Project personnel: Tristan CARTER (CASA), Rachel KING (undergrad), Guangchao LI (GES) and Gail MAHOOD (GES).

Chavín de Huántar (Peru)

The UNESCO World Heritage site of Chavín de Huántar is located in the north-central sierra of Peru, along a natural access route between the coast and eastern tropics.

The ceremonial center sits at 3150 m elevation in a high valley on the eastern side of Peru’s Cordillera Blanca, at the confluence of the Mosna and Wacheqsa rivers. The site, a complex of stone-faced platform mounds, terraces, and sunken plazas, dates to roughly 1500-500 BC. The platform mounds are built over a complex and interconnected accretion of subsurface galleries that have been home to some of the most spectacular archaeological finds at Chavín and have figured prominently in reconstructions of ceremonial practice at the site.
One of only a handful of monumental highland sites from this early period, Chavín has been the subject of interpretive extremes. These vary about two major axes: the nature of Chavín’s apparently pan-Andean influence and the interpretation of its development. Along the first axis, Chavín has been described as the center of Peru’s autochthonous mother culture at one extreme and suggested as a relatively late and synthetic center of cultural developments derived from the coast at the other. Along the second axis, Chavín has been variously interpreted as a center of coast-jungle cultural synthesis, a pilgrimage and cult center with ideological sway over much of the Central Andes, and a locus of the development of authority and social complexity.

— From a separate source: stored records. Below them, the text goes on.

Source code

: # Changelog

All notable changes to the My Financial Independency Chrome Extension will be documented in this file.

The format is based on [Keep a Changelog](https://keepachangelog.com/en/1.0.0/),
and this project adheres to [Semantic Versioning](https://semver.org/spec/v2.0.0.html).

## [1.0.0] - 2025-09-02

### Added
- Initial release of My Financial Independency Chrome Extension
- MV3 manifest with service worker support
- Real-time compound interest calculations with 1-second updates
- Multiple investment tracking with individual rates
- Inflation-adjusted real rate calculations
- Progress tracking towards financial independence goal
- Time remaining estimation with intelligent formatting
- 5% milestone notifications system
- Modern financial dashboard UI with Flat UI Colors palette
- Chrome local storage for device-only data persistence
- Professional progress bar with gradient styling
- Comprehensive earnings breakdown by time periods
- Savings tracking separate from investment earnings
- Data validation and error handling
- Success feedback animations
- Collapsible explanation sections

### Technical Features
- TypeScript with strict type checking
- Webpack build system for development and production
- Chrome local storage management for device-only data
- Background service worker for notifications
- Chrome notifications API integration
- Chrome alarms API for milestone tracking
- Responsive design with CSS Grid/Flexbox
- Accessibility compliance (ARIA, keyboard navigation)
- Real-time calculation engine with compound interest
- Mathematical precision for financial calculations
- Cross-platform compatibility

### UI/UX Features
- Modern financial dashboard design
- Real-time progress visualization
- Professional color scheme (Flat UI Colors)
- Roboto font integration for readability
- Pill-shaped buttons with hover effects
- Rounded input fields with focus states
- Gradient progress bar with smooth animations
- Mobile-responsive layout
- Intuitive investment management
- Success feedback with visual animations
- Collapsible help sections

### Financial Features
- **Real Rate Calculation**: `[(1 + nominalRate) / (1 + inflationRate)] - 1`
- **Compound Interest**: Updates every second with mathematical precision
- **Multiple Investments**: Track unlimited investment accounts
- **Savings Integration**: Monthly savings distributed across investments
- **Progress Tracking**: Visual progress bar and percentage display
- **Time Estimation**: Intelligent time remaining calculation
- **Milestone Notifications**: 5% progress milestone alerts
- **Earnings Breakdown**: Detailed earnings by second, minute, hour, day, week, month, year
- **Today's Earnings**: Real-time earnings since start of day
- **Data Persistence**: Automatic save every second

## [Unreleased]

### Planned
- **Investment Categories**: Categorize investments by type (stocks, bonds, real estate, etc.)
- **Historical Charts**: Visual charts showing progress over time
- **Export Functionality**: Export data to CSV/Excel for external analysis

Given the historic research interest in the nature of Chavín’s relationship to the rest of Peru (i.e. as source, or perhaps simply exemplar, of the first pan-regional ideological system to develop in Peru), the source characterization of obsidians found at the site is a natural focus of further research. The extent and nature of Chavín’s contacts with contemporary ceremonial centers, both in the highlands and on the coast, was certainly linked to the circulation of valuable materials like obsidian, which likely played a significant ceremonial as well as economic role. Excavations at Chavín have generally found obsidian to be widely present but never abundant, likely reflecting the difficulty in obtaining an exotic raw material from nearly 600 air km away.

Previous research by Burger found the overwhelming majority of obsidian samples from Chavín to come from the Quispisisa obsidian source, some 580 km to the south. The last decade of excavation at the site has provided an assemblage from more diverse and better-dated contexts. Internal variation in the use and ability to procure obsidian remains under-examined, and it remains to test the current presumption that Chavín’s obsidian was overwhelmingly from the Quispisisa source. Ultimately, such research will fit into an emerging understanding of the patterns of obsidian procurement and circulation in the Formative Period Andes.

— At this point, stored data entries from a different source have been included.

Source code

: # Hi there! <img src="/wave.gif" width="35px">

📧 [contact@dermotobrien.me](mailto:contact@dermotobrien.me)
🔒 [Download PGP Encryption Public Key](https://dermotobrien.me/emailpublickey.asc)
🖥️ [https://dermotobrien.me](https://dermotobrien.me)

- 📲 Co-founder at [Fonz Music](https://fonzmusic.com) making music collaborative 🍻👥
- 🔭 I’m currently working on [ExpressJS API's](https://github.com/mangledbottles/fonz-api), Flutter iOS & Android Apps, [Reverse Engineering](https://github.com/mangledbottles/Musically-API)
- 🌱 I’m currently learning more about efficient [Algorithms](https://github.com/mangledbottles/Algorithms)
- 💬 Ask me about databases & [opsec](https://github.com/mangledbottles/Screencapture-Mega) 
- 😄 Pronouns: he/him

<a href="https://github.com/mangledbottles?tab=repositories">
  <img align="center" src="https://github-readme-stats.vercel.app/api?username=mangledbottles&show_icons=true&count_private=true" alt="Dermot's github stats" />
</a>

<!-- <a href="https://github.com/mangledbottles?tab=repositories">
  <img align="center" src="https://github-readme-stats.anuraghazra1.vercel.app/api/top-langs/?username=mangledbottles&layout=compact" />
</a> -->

Project personnel: Tristan CARTER (CASA), Dan CONTRERAS (AnthSci), Guangchao LI (GES), Gail MAHOOD (GES), Kristin NADO (AnthSci undergrad), John WOLFF (AnthSci).

Undergraduate Training
A central component of SORT’s aims are the inclusion of undergraduates within the project from the outset, to be involved in selecting the artifacts for analysis, processing the samples, interpreting the data and to contextualize the results through more general research upon the area and period under consideration. It is envisaged that the training will take the form of formal class time and dedicated research supervision. With regard to this year’s research we have established the following structure and timetable:

(i) Student to take the Geoarchaeology class offered in the winter term taught by Gail Mahood and Sid Carter (Arch/GES 186).
(ii) Student to register with Gail Mahood for weekly directed undergraduate research through winter and spring (GES 192) – units to be decided.
(iii) Student to meet weekly on informal (no unit accredited) meeting with Tristan Carter to discuss archaeological context.